* [TASK]: Only one portion of the data is to be written out: from the line bearing "middle pip: (208, 504)" through the line bearing "middle dip: (234, 475)". Write it exactly as it appears.

* [RECORD EXCERPTS]:

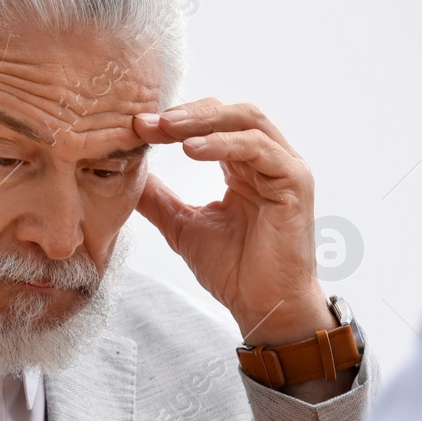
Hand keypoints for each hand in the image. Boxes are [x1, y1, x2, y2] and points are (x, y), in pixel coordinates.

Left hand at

---

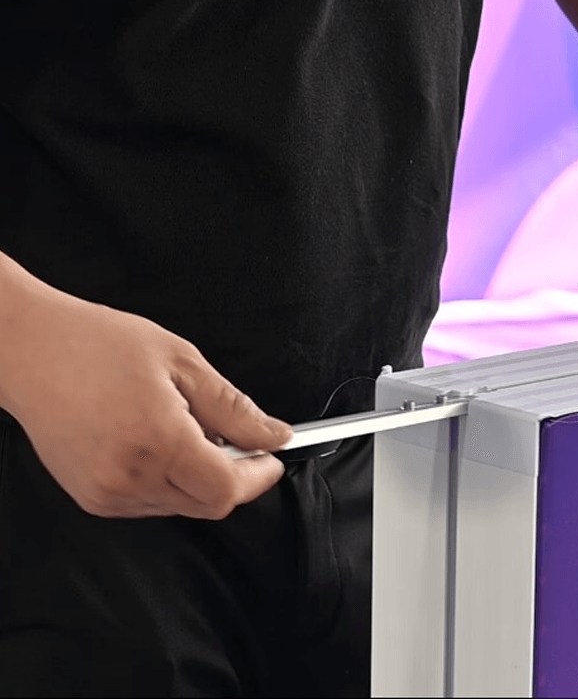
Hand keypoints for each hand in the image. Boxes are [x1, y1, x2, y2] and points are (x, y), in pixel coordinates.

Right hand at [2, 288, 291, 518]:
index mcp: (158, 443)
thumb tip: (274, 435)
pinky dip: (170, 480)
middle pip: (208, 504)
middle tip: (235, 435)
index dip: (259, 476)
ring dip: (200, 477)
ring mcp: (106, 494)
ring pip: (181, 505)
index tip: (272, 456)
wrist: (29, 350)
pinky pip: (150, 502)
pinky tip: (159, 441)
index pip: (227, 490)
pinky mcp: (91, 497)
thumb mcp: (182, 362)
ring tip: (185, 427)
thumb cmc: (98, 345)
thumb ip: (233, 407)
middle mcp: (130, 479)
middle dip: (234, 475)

==

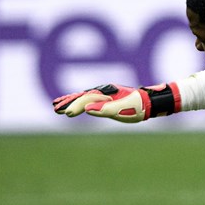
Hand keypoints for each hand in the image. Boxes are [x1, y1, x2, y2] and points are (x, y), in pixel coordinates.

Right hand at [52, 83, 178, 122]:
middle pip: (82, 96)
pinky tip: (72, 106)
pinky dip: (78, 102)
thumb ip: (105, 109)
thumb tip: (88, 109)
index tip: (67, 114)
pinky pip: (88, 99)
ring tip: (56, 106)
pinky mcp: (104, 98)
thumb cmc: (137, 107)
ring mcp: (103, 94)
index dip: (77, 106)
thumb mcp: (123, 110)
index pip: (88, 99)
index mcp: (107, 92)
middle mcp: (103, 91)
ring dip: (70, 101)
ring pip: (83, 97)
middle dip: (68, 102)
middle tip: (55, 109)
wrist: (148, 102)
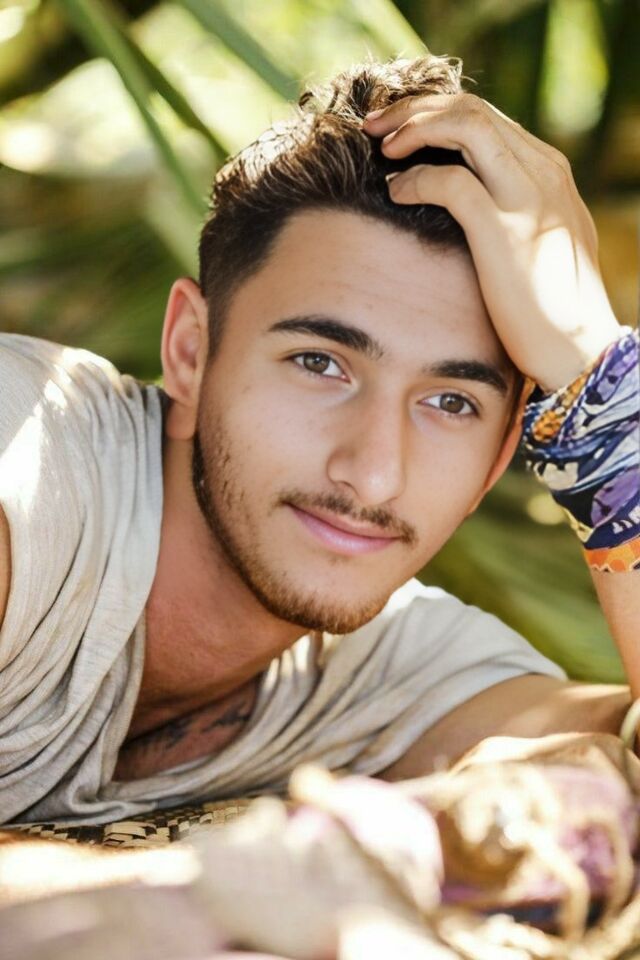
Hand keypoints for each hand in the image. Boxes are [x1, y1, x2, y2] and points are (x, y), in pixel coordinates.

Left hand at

* [FINISHED EXERCISE]:
middle pip: (208, 504)
middle tip: (235, 435)
index dip: (259, 476)
ring dip: (200, 477)
ring mcp: (106, 494)
ring pip: (181, 505)
index tip: (272, 456)
wrist: (29, 350)
pinky pip: (150, 502)
pinky tip: (159, 441)
index pip: (227, 490)
pinky mcp: (91, 497)
thumb mcp: (182, 362)
ring tip: (185, 427)
thumb cmc: (98, 345)
thumb ip: (233, 407)
middle mcp: (130, 479)
middle dip: (234, 475)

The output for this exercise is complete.